5. « Janghanga », danse du prince héritier Seja sortant du palais
« Janghanga », fait partie de la catégorie « Hallyangmu » qui englobe les danses masculines faisant référence aux hallyang aristocrates aisés et prodigues. A l’origine, cette danse mettait en scène un personnage érudit ayant à la fois brillamment réussi ses études, maîtrisé les arts martiaux et acquis une certaine connaissance de la vie avec ses heurs et ses malheurs. Mais dans ce spectacle, c’est un jeune prince héritier manquant d’expérience qui nous est présenté. Un prince qui craint un peu de sortir de l’enceinte du palais pour aller à la rencontre du peuple et qui doit pour cela rassembler tout son courage…

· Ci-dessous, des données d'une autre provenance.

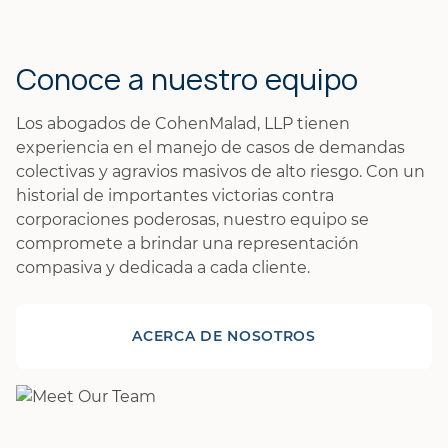
Conoce a nuestro equipo
Los abogados de CohenMalad, LLP tienen
experiencia en el manejo de casos de demandas
colectivas y agravios masivos de alto riesgo. Con un
historial de importantes victorias contra
corporaciones poderosas, nuestro equipo se
compromete a brindar una representación
compasiva y dedicada a cada cliente.
ACERCA DE NOSOTROS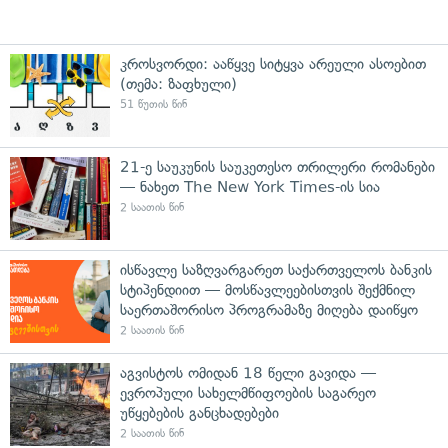
კროსვორდი: ააწყვე სიტყვა არეული ასოებით
(თემა: ზაფხული)
51 წუთის წინ
21-ე საუკუნის საუკეთესო თრილერი რომანები
— ნახეთ The New York Times-ის სია
2 საათის წინ
ისწავლე საზღვარგარეთ საქართველოს ბანკის
სტიპენდიით — მოსწავლეებისთვის შექმნილ
საერთაშორისო პროგრამაზე მიღება დაიწყო
2 საათის წინ
აგვისტოს ომიდან 18 წელი გავიდა —
ევროპული სახელმწიფოების საგარეო
უწყებების განცხადებები
2 საათის წინ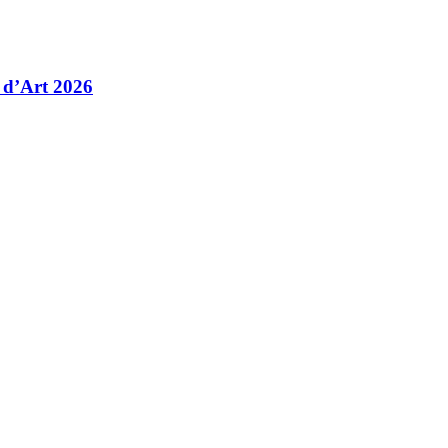
 d’Art 2026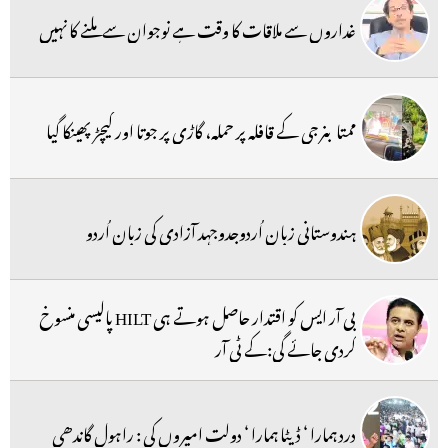
غداروں سے ملاقات کا وقت ہے نوجوان سے ملنے کا نہیں
ممتا بنرجی کے قافلہ پر حملہ، گاڑی پر جوتا اور کیچڑ پھینکا گیا
ہندوستانی زبان اُردوجدوجہد آزادی کی زبان اُردو
بی آر ایس کو اقتدار حاصل ہوتے ہی HILT پالیسی منسوخ
کردی جائے گی:کے ٹی آر
درد ہمارا ‘ ڈیٹا ہمارا ‘ دولت امیروں کی : راہول گاندھی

6. « Bongsan Talchum », danse masquée de Bongsan
Bongsan Talchum, originaire de la région de Bongsan située dans la province de Hwanghae, fait partie des danses masquées coréennes les plus connues et les plus spectaculaires. Cette danse est composée de 7 saynètes se succédant, dont la quatrième est la plus célèbre. Elle relate l’histoire d’un vieux moine (Nojang ) soumis à la tentation par une jeune chamane (Somu ) qui le pousse à violer les commandements bouddhistes et à se livrer à la luxure. Il s’agit d’une danse très expressive, présentant à la fois un caractère comique et animé.
7. « Salpuri », danse chamanique
Salpuri est une danse d’inspiration chamanique visant à exorciser le mal et à chasser les mauvais esprits. A certains moments, la danseuse réalise en se déplaçant de petits pas élégants et rapides donnant l’impression de survoler la scène. Elle noue, dénoue et lance un long ruban de soie la reliant à la fois aux forces de l’univers et aux différentes émotions de la vie. Cette danse laisse à l’interprète une belle part d’improvisation, le style d’interprétation pouvant également varier selon les régions.
8. « Saranga », danse du chant d’amour
Le chant Saranga, grand moment d’émotion et temps fort du célèbre pansori Chunhyangga, connu de tous les Coréens, est ici réinterprété sous forme de danse. Ce chant mélodieux et émouvant évoque l’amour profond des deux protagonistes, depuis leur première rencontre et jusqu’au moment des adieux. La danse Saranga, elle, interprétée par un couple de danseurs, vise à traduire artistement, par une gestuelle délicate et expressive, l’état d’âme de deux êtres liés par une belle passion amoureuse.
9. « Yangsansachalhak Chum » danse de la grue de Yangsan
La danse de la grue de Yangsan est une danse rituelle bouddhique fort ancienne. La gestuelle du danseur, ample et gracieuse, évoque les mouvements de la grue, Cependant, on est loin d’une simple imitation. Il s’agit là d’une remarquable réinterprétation empreinte d’élégance et de raffinement, réalisée par un Seonbi, érudit vertueux cherchant à traduire et à exprimer par le biais du corps, avec sobriété mais aussi dynamisme, la haute valeur de l’esprit et de la connaissance.
10. « Sinmyoung », succession de trois danses : « Sogo, Jindobuk et Seoljanggu »
La danse du Sogo est une danse libre pleine d’allant interprétée au rythme du Sogo, petit tambour coréen. La danse Jindobuk est, quant à elle, originaire de la ville de Jindo située dans le sud de la province de Jeolla ; elle a été créée à partir de rythmes qui accompagnaient les chants de labeur que chantaient pour s’encourager les paysans coréens dans les champs et les rizières et comprend des mouvements plutôt vifs et virils générés par le Buk (grand tambour), mais aussi des phases plus apaisées et harmonieuses. La danse Seoljanggu est une danse féminine dans laquelle les danseuses s’accompagnent en exécutant sur un tambour en forme de sablier porté en bandoulière, des rythmes vifs et enjoués sur lequels elles tournoient allègrement. La succession de ces trois danses constitue un spectacle joyeux et festif.